Klarifikasi Mahfud MD itu dituliskannya di akun twitternya @mohmahfudmd.
“Garis keras itu sama dengan fanatik, dan sama dengan kesetiaan yang tinggi. Itu bukan hal yg dilarang, itu term politik. Sama halnya dengan garis moderat, itu bukan hal yang haram.
Dua-duanya boleh dan kita bisa memilih yang mana pun. Sama dengan bilang Jokowi menang di daerah PDIP, Prabowo di daerah hijau,” cuit Mahfud, Minggu 28 April 2019.
Namun klarifikasi Mahfud itu rupanya tak cukup memuaskan banyak pihak. Apalagi Mahfud ia menyebut contoh daerah pendukung Prabowo-Sandi sebagai daerah Islam garis keras itu seperti Aceh, Sumut, Sumbar, Riau, Jawa Barat dan Sulawesi Selatan.

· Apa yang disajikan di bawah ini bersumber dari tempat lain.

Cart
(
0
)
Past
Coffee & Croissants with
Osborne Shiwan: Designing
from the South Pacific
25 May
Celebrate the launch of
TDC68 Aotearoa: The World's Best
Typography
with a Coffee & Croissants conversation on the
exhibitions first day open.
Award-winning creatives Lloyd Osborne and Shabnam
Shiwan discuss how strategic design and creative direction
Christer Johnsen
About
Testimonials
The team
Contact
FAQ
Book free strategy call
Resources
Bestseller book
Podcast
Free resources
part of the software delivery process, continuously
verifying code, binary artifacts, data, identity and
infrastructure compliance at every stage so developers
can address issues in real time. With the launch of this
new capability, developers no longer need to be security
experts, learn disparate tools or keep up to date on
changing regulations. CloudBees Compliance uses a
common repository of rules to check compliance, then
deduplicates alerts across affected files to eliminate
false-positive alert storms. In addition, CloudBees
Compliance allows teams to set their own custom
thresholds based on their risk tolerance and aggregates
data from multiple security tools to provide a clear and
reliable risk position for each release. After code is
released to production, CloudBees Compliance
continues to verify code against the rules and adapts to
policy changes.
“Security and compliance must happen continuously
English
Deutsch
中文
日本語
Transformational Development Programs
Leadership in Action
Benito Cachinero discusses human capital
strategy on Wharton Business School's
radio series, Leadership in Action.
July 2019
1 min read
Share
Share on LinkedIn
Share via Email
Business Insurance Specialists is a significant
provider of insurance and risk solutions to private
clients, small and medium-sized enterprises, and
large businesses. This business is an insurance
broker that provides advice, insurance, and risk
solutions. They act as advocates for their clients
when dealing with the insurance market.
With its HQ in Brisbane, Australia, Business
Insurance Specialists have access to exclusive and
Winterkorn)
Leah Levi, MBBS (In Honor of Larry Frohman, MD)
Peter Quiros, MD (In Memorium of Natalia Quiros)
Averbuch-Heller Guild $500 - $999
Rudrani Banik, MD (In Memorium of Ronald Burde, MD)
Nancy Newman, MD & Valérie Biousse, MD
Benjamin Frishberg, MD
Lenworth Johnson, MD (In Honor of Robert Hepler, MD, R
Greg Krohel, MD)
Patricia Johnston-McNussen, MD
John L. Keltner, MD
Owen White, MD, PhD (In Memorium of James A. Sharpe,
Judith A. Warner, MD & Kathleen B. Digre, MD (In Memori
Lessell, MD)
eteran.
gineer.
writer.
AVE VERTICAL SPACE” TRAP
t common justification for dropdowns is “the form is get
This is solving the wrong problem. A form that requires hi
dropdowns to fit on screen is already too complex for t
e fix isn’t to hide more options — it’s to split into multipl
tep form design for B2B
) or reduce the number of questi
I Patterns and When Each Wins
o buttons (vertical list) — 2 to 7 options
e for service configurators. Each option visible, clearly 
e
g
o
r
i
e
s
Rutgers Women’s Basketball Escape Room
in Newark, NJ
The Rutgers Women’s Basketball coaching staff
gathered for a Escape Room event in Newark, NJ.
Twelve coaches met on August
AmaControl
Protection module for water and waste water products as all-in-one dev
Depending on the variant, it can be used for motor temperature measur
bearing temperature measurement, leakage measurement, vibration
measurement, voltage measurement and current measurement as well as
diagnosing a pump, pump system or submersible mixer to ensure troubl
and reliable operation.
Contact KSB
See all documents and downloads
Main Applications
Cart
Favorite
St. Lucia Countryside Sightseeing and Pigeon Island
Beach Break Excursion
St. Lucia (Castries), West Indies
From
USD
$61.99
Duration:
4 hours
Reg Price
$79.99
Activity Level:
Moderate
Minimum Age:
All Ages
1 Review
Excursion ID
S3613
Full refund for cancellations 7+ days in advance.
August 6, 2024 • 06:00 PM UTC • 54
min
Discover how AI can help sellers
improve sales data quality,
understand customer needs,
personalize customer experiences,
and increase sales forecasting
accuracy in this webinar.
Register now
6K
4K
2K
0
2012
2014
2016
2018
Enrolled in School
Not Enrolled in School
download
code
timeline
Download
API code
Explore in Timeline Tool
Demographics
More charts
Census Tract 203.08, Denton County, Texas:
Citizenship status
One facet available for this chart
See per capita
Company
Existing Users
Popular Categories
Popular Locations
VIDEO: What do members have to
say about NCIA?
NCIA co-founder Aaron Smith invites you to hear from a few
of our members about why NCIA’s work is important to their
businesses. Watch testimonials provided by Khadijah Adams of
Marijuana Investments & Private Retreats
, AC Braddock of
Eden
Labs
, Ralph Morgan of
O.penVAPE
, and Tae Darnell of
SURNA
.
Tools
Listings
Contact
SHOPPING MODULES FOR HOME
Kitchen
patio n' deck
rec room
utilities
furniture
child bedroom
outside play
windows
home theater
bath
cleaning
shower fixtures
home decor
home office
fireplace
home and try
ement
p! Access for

“Ini blunder. Pernyataan pak Mahfud itu sungguh sangat blunder. Di tengah situasi panas pasca pemilu dan pilpres yang penuh kontroversi, dia malah mengeluarkan pernyataan yang sangat tidak bijak dan memperkeruh suasana,” ujar Komandan Gabungan Relawan Demokrasi Pancasila (Garda Depan), Lieus Sungkharisma.
Menurut Lieus, tidak sepatutnya pernyataan yang mendikhotomi dukungan untuk pasangan calon presiden 01 dan 02 itu keluar dari mulut seorang mantan Ketua MK yang bahkan sedang menjabat sebagai anggota Dewan Pengarah Badan Pembinaan Ideologi Pancasila bentukan Presiden Jokowi itu.
“Pak Mahfud mestinya bijak membaca situasi politik. Pernyataan itu sangat sensitif dan berpotensi memecah belah persatuan bangsa,” ujar Lieus. Apalagi, tambah Lieus, sejak Indonesia merdeka sampai ia aktif dalam organisasi kepemudaan di era Presiden Soeharto, belum pernah dirinya mendengar ada pembagian daerah seperti yang dimaksudkan Mahfud MD itu.
“Bahkan sampai era Presiden SBY, saya belum pernah mendengar daerah-daerah di negeri ini dipilah-pilah menjadi yang sana daerah Islam garis keras dan yang sini Islam garis lembek atas dasar dukungan penduduk daerah itu terhadap calon Presiden seperti yang dimaksudkan pak Mahfud itu,” ujarnya.
Lieus mengaku tak tau apa maksud Prof. Mahfud melontarkan pernyataan seperti itu. Tapi, katanya, yang jelas pernyataan itu pastilah bukan pernyataan spontan. “Ingat, pak Mahfud itu Profesor, ahli hukum dan guru besar. Dia juga pernah menjadi menteri dan Ketua Mahkamah Konstitusi,” kata Lieus.
Karena itulah Lieus mengaku termasuk salah seorang yang terkejut mendengar pernyataan Mahfud MD tersebut. Menurutnya, sebagai anggota Dewan Pengarah Badan Pembinaan Ideologi Pancasila, tak pantas pak Mahfud berkata seperti itu.
“Narasi yang digunakan pak Mahfud jelas-jelas ingin mendikotomi para pendukung capres. Padahal kita semua adalah satu bangsa. Dukungan terhadap pasangan Capres hanyalah kepentingan politik lima tahunan belaka. Seharusnya pak Mahfud mendinginkan suasana, bukan malah memperkeruh dan membuatnya bertambah panas,” jelas Lieus.
Seperti diketahui, Prof. Mahfud MD mengeluarkan pernyataan itu saat mengomentari hasil sementara Pilpres 2019 di salah satu stasiun TV. Ia mengidentifikasi kemenangan Paslon C Capres/Cawapres 02, Prabowo-Sandi adalah di daerah-daerah yang dulu penduduknya dianggap ‘Islam garis keras’.
Berangkat dari blunder Mahfud MD itu, sebagai Komandan Gabungan Relawan Demokrasi Pancasila, Lieus meminta agar para elit tidak mengumbar pernyataan yang justru semakin membuat kisruh keadaan negeri ini.
“Jika kita tidak sanggup membuat damai, setidaknya jangan membuat keadaan semakin kacau,” ujar Lieus.